Burj Dubaï : 819 mètres de schizophrénie…

Se prenant pour Nemrod tout en omettant de se remémorer la fâcheuse destinée de la Tour de Babel, des architectes et des constructeurs viennent d’achever un obélisque de béton, de verre et de métal, dont les dimensions exceptionnelles outrepassent l’imagination : Burj Dubaï.

Située, comme son nom l’indique, au sein de ce petit état extrêmement dynamique et inventif (même s’il est actuellement presque en dépôt de bilan…), la tour Burj Dubaï culmine à… 819 mètres !

Elle sera inaugurée dès lundi.

Dans la même démarche de gigantisme cyclopéen, Dubaï a déjà mis en chantiers deux autres tours qui dépasseront les 500 mètres : Pentominium et Burj Al-Alam.

Toutes ces tours sont très effilées, très élégantes ; très belles.

Très inquiétantes aussi…

En contemplant ces grandes silhouettes qui défient le ciel en dressant leur arrogance au-delà des sables ocre et roux du désert, trois sentiments nous tiraillent.

Le premier est parfaitement logique : cette démesure nous inquiète à l’orée d’un siècle qui crucifie notre planète et génère de lourds nuages au-dessus de la tête de nos propres enfants. Construire des immeubles hauts de 500 à 800 mètres semble totalement fou à une époque où nous cherchons -sans grand succès il faut bien le reconnaître- à nous réapproprier une certaine connivence avec la Nature.

Le second est ambigu : cette démesure nous fascine car elle symbolise l’excellence de nos techniques et le génie quelque peu alambiqué de nos architectes.
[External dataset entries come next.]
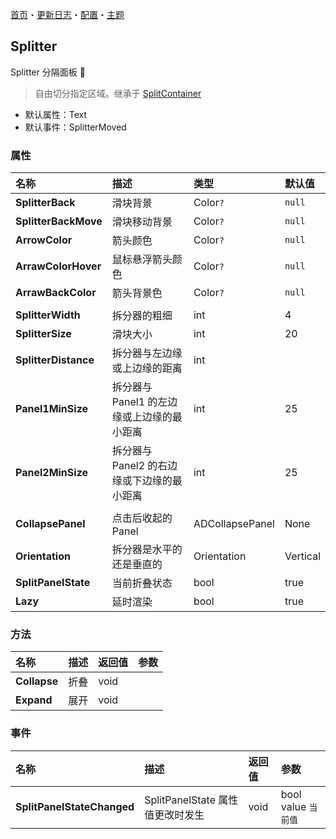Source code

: ﻿[首页](../Home.md)・[更新日志](../UpdateLog.md)・[配置](../Config.md)・[主题](../Theme.md)

## Splitter

Splitter 分隔面板 👚

> 自由切分指定区域。继承于 [SplitContainer](https://github.com/dotnet/winforms/blob/main/src/System.Windows.Forms/System/Windows/Forms/Layout/Containers/SplitContainer.cs)

- 默认属性：Text
- 默认事件：SplitterMoved

### 属性

名称 | 描述 | 类型 | 默认值 |
:--|:--|:--|:--|
**SplitterBack** | 滑块背景 | Color`?` | `null` |
**SplitterBackMove** | 滑块移动背景 | Color`?` | `null` |
**ArrowColor** | 箭头颜色 | Color`?` | `null` |
**ArrawColorHover** | 鼠标悬浮箭头颜色 | Color`?` | `null` |
**ArrawBackColor** | 箭头背景色 | Color`?` | `null` |
||||
**SplitterWidth** | 拆分器的粗细 | int | 4 |
**SplitterSize** | 滑块大小 | int | 20 |
**SplitterDistance** | 拆分器与左边缘或上边缘的距离 | int | |
**Panel1MinSize** | 拆分器与 Panel1 的左边缘或上边缘的最小距离 | int | 25 |
**Panel2MinSize** | 拆分器与 Panel2 的右边缘或下边缘的最小距离 | int | 25 |
||||
**CollapsePanel** | 点击后收起的Panel | ADCollapsePanel | None |
**Orientation** | 拆分器是水平的还是垂直的 | Orientation | Vertical |
**SplitPanelState** | 当前折叠状态 | bool | true |
**Lazy** | 延时渲染 | bool | true |

### 方法

名称 | 描述 | 返回值 | 参数 |
:--|:--|:--|:--|
**Collapse** | 折叠 | void | |
**Expand** | 展开 | void | |

### 事件

名称 | 描述 | 返回值 | 参数 |
:--|:--|:--|:--|
**SplitPanelStateChanged** | SplitPanelState 属性值更改时发生 | void | bool value `当前值` |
Eriger des tours qui tutoient les nuages concrétise notre ambition ultime : dominer le Monde en installant -ici et là- quelques fanaux qui baliseront l’espace et tempéreront les conséquences implacables du temps…

Le troisième sentiment est paradoxal et totalement pragmatique : cette démesure est (même si cette expression peut faire bondir) écologiquement compréhensible.
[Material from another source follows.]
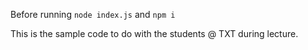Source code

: Before running `node index.js` and  `npm i`

This is the sample code to do with the students @ TXT during lecture.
Ce dernier point mérite naturellement quelques explications…

Bâtir des tours gigantesques semble absurde si l’on prend en compte les contraintes liées au réchauffement climatique, car elles nécessitent la mise en œuvre de processus qui consomment beaucoup d’énergie et qui produisent d’énormes quantités de gaz à effet de serre.

L’horreur…

Mais, lorsqu’elles sont construites, elles permettent d’éviter d’innombrables déplacements inutiles en concentrant au même endroit des milliers de personnes qui n’ont plus besoin d’effectuer de longs trajets pour aller de leur habitation à leur lieu de travail.

Par ailleurs, la concentration au même endroit de centaines d’appartements superposés induit des économies d’énergie par rapport à un habitat trop dispersé.
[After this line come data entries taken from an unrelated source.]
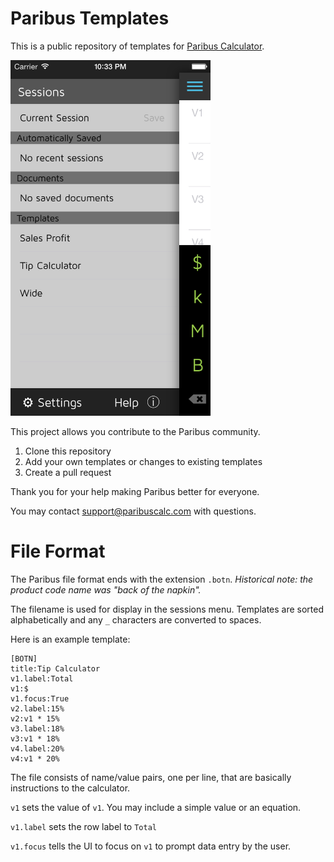 Paribus Templates
=========

This is a public repository of templates for [Paribus Calculator](http://www.paribuscalc.com/?source=github/paribus_templates).

<img src="session.png" width=320>

This project allows you contribute to the Paribus community.

1. Clone this repository
2. Add your own templates or changes to existing templates
3. Create a pull request

Thank you for your help making Paribus better for everyone.

You may contact <support@paribuscalc.com> with questions.


File Format
===========

The Paribus file format ends with the extension `.botn`. *Historical note: the product code name was "back of the napkin".*

The filename is used for display in the sessions menu. Templates are sorted alphabetically and any `_` characters are converted to spaces.

Here is an example template:

    [BOTN]
    title:Tip Calculator
    v1.label:Total
    v1:$
    v1.focus:True
    v2.label:15%
    v2:v1 * 15%
    v3.label:18%
    v3:v1 * 18%
    v4.label:20%
    v4:v1 * 20%

The file consists of name/value pairs, one per line, that are basically instructions to the calculator.

`v1` sets the value of `v1`. You may include a simple value or an equation.

`v1.label` sets the row label to `Total`

`v1.focus` tells the UI to focus on `v1` to prompt data entry by the user.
Et c’est pour cette raison que les tours (qu’elles fassent 100 mètres ou… 800 mètres !) reviennent en force dans toutes les grandes villes du monde.

On peut naturellement considérer ceci comme étant un lamentable retour en arrière. Mais à une époque où les énergies seront de plus en plus rares et chères, économiser chaque année des millions de kilomètres de transports inutiles deviendra une priorité absolue.

Nous donnions comme titre à cet article : 819 mètres de schizophrénie… Ce qui précède l’explicite parfaitement tout en résumant l’ambiguïté de notre situation actuelle : chaque décision que nous prenons est simultanément porteuse d’espoir et objet d’inquiétude.

On dit souvent que « le Diable est dans les détails »… Ceci confirme, une fois de plus, cet adage populaire maintes fois vérifié.